Please count the lines below that contain the string "круглий", treating uppercase and lowercase letters as different. Reply with the number alone.

########

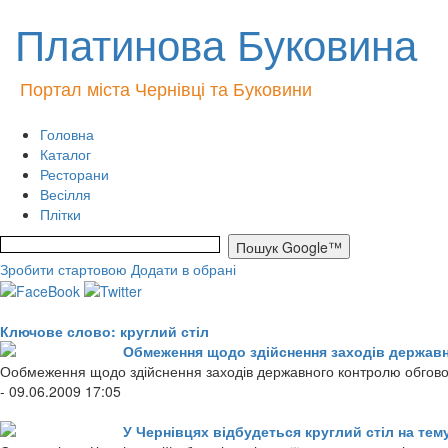
Платинова Буковина
Портал міста Чернівці та Буковини
Головна
Каталог
Ресторани
Весілля
Плітки
Зробити стартовою
Додати в обрані
Ключове слово: круглий стіл
Обмеження щодо здійснення заходів державн
Ообмеження щодо здійснення заходів державного контролю обгово
- 09.06.2009 17:05
У Чернівцях відбудеться круглий стіл на тем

########

Your solution: 2